Segment Start: EXTRACTED DATA

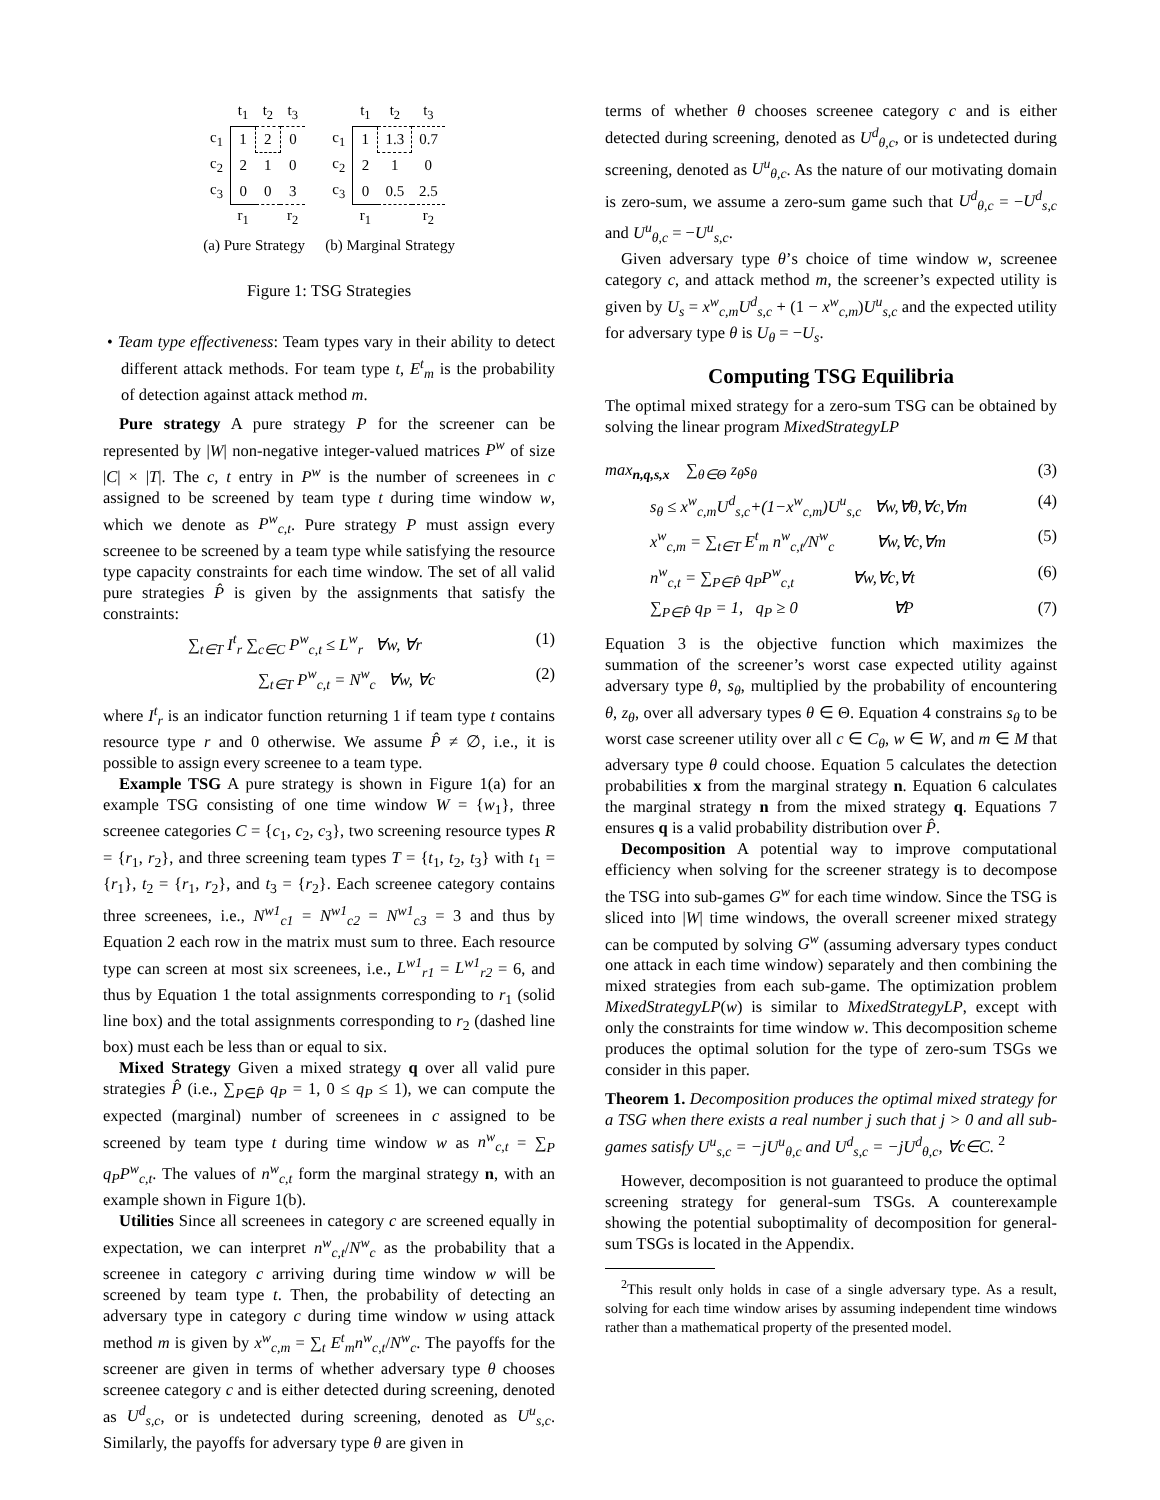| | t<sub>1</sub> | t<sub>2</sub> | t<sub>3</sub> |
| c<sub>1</sub> | 1 | 2 | 0 |
| c<sub>2</sub> | 2 | 1 | 0 |
| c<sub>3</sub> | 0 | 0 | 3 |
| | r<sub>1</sub> | | r<sub>2</sub> |
(a) Pure Strategy
| | t<sub>1</sub> | t<sub>2</sub> | t<sub>3</sub> |
| c<sub>1</sub> | 1 | 1.3 | 0.7 |
| c<sub>2</sub> | 2 | 1 | 0 |
| c<sub>3</sub> | 0 | 0.5 | 2.5 |
| | r<sub>1</sub> | | r<sub>2</sub> |
(b) Marginal Strategy
Figure 1: TSG Strategies
• Team type effectiveness: Team types vary in their ability to detect different attack methods. For team type t, E<sup>t</sup><sub>m</sub> is the probability of detection against attack method m.
Pure strategy A pure strategy P for the screener can be represented by |W| non-negative integer-valued matrices P<sup>w</sup> of size |C| × |T|. The c, t entry in P<sup>w</sup> is the number of screenees in c assigned to be screened by team type t during time window w, which we denote as P<sup>w</sup><sub>c,t</sub>. Pure strategy P must assign every screenee to be screened by a team type while satisfying the resource type capacity constraints for each time window. The set of all valid pure strategies P̂ is given by the assignments that satisfy the constraints:
∑<sub>t∈T</sub> I<sup>t</sup><sub>r</sub> ∑<sub>c∈C</sub> P<sup>w</sup><sub>c,t</sub> ≤ L<sup>w</sup><sub>r</sub> ∀w, ∀r (1)
∑<sub>t∈T</sub> P<sup>w</sup><sub>c,t</sub> = N<sup>w</sup><sub>c</sub> ∀w, ∀c (2)
where I<sup>t</sup><sub>r</sub> is an indicator function returning 1 if team type t contains resource type r and 0 otherwise. We assume P̂ ≠ ∅, i.e., it is possible to assign every screenee to a team type.
Example TSG A pure strategy is shown in Figure 1(a) for an example TSG consisting of one time window W = {w<sub>1</sub>}, three screenee categories C = {c<sub>1</sub>, c<sub>2</sub>, c<sub>3</sub>}, two screening resource types R = {r<sub>1</sub>, r<sub>2</sub>}, and three screening team types T = {t<sub>1</sub>, t<sub>2</sub>, t<sub>3</sub>} with t<sub>1</sub> = {r<sub>1</sub>}, t<sub>2</sub> = {r<sub>1</sub>, r<sub>2</sub>}, and t<sub>3</sub> = {r<sub>2</sub>}. Each screenee category contains three screenees, i.e., N<sup>w1</sup><sub>c1</sub> = N<sup>w1</sup><sub>c2</sub> = N<sup>w1</sup><sub>c3</sub> = 3 and thus by Equation 2 each row in the matrix must sum to three. Each resource type can screen at most six screenees, i.e., L<sup>w1</sup><sub>r1</sub> = L<sup>w1</sup><sub>r2</sub> = 6, and thus by Equation 1 the total assignments corresponding to r<sub>1</sub> (solid line box) and the total assignments corresponding to r<sub>2</sub> (dashed line box) must each be less than or equal to six.
Mixed Strategy Given a mixed strategy q over all valid pure strategies P̂ (i.e., ∑<sub>P∈P̂</sub> q<sub>P</sub> = 1, 0 ≤ q<sub>P</sub> ≤ 1), we can compute the expected (marginal) number of screenees in c assigned to be screened by team type t during time window w as n<sup>w</sup><sub>c,t</sub> = ∑<sub>P</sub> q<sub>P</sub>P<sup>w</sup><sub>c,t</sub>. The values of n<sup>w</sup><sub>c,t</sub> form the marginal strategy n, with an example shown in Figure 1(b).
Utilities Since all screenees in category c are screened equally in expectation, we can interpret n<sup>w</sup><sub>c,t</sub>/N<sup>w</sup><sub>c</sub> as the probability that a screenee in category c arriving during time window w will be screened by team type t. Then, the probability of detecting an adversary type in category c during time window w using attack method m is given by x<sup>w</sup><sub>c,m</sub> = ∑<sub>t</sub> E<sup>t</sup><sub>m</sub>n<sup>w</sup><sub>c,t</sub>/N<sup>w</sup><sub>c</sub>. The payoffs for the screener are given in terms of whether adversary type θ chooses screenee category c and is either detected during screening, denoted as U<sup>d</sup><sub>s,c</sub>, or is undetected during screening, denoted as U<sup>u</sup><sub>s,c</sub>. Similarly, the payoffs for adversary type θ are given in
terms of whether θ chooses screenee category c and is either detected during screening, denoted as U<sup>d</sup><sub>θ,c</sub>, or is undetected during screening, denoted as U<sup>u</sup><sub>θ,c</sub>. As the nature of our motivating domain is zero-sum, we assume a zero-sum game such that U<sup>d</sup><sub>θ,c</sub> = −U<sup>d</sup><sub>s,c</sub> and U<sup>u</sup><sub>θ,c</sub> = −U<sup>u</sup><sub>s,c</sub>.
Given adversary type θ’s choice of time window w, screenee category c, and attack method m, the screener’s expected utility is given by U<sub>s</sub> = x<sup>w</sup><sub>c,m</sub>U<sup>d</sup><sub>s,c</sub> + (1 − x<sup>w</sup><sub>c,m</sub>)U<sup>u</sup><sub>s,c</sub> and the expected utility for adversary type θ is U<sub>θ</sub> = −U<sub>s</sub>.
Computing TSG Equilibria
The optimal mixed strategy for a zero-sum TSG can be obtained by solving the linear program MixedStrategyLP
max<sub>n,q,s,x</sub> ∑<sub>θ∈Θ</sub> z<sub>θ</sub>s<sub>θ</sub> (3)
s<sub>θ</sub> ≤ x<sup>w</sup><sub>c,m</sub>U<sup>d</sup><sub>s,c</sub>+(1−x<sup>w</sup><sub>c,m</sub>)U<sup>u</sup><sub>s,c</sub> ∀w,∀θ,∀c,∀m (4)
x<sup>w</sup><sub>c,m</sub> = ∑<sub>t∈T</sub> E<sup>t</sup><sub>m</sub> n<sup>w</sup><sub>c,t</sub>/N<sup>w</sup><sub>c</sub> ∀w,∀c,∀m (5)
n<sup>w</sup><sub>c,t</sub> = ∑<sub>P∈P̂</sub> q<sub>P</sub>P<sup>w</sup><sub>c,t</sub> ∀w,∀c,∀t (6)
∑<sub>P∈P̂</sub> q<sub>P</sub> = 1, q<sub>P</sub> ≥ 0 ∀P (7)
Equation 3 is the objective function which maximizes the summation of the screener’s worst case expected utility against adversary type θ, s<sub>θ</sub>, multiplied by the probability of encountering θ, z<sub>θ</sub>, over all adversary types θ ∈ Θ. Equation 4 constrains s<sub>θ</sub> to be worst case screener utility over all c ∈ C<sub>θ</sub>, w ∈ W, and m ∈ M that adversary type θ could choose. Equation 5 calculates the detection probabilities x from the marginal strategy n. Equation 6 calculates the marginal strategy n from the mixed strategy q. Equations 7 ensures q is a valid probability distribution over P̂.
Decomposition A potential way to improve computational efficiency when solving for the screener strategy is to decompose the TSG into sub-games G<sup>w</sup> for each time window. Since the TSG is sliced into |W| time windows, the overall screener mixed strategy can be computed by solving G<sup>w</sup> (assuming adversary types conduct one attack in each time window) separately and then combining the mixed strategies from each sub-game. The optimization problem MixedStrategyLP(w) is similar to MixedStrategyLP, except with only the constraints for time window w. This decomposition scheme produces the optimal solution for the type of zero-sum TSGs we consider in this paper.
Theorem 1. Decomposition produces the optimal mixed strategy for a TSG when there exists a real number j such that j > 0 and all sub-games satisfy U<sup>u</sup><sub>s,c</sub> = −jU<sup>u</sup><sub>θ,c</sub> and U<sup>d</sup><sub>s,c</sub> = −jU<sup>d</sup><sub>θ,c</sub>, ∀c∈C. <sup>2</sup>
However, decomposition is not guaranteed to produce the optimal screening strategy for general-sum TSGs. A counterexample showing the potential suboptimality of decomposition for general-sum TSGs is located in the Appendix.
<sup>2</sup> This result only holds in case of a single adversary type. As a result, solving for each time window arises by assuming independent time windows rather than a mathematical property of the presented model.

Segment End: EXTRACTED DATA

(WHAT THE TASK ASKS) What lines above contain the word "TSGs"? Please copy each one.

(EXERCISE RESULT)
Decomposition A potential way to improve computational efficiency when solving for the screener strategy is to decompose the TSG into sub-games G<sup>w</sup> for each time window. Since the TSG is sliced into |W| time windows, the overall screener mixed strategy can be computed by solving G<sup>w</sup> (assuming adversary types conduct one attack in each time window) separately and then combining the mixed strategies from each sub-game. The optimization problem MixedStrategyLP(w) is similar to MixedStrategyLP, except with only the constraints for time window w. This decomposition scheme produces the optimal solution for the type of zero-sum TSGs we consider in this paper.
However, decomposition is not guaranteed to produce the optimal screening strategy for general-sum TSGs. A counterexample showing the potential suboptimality of decomposition for general-sum TSGs is located in the Appendix.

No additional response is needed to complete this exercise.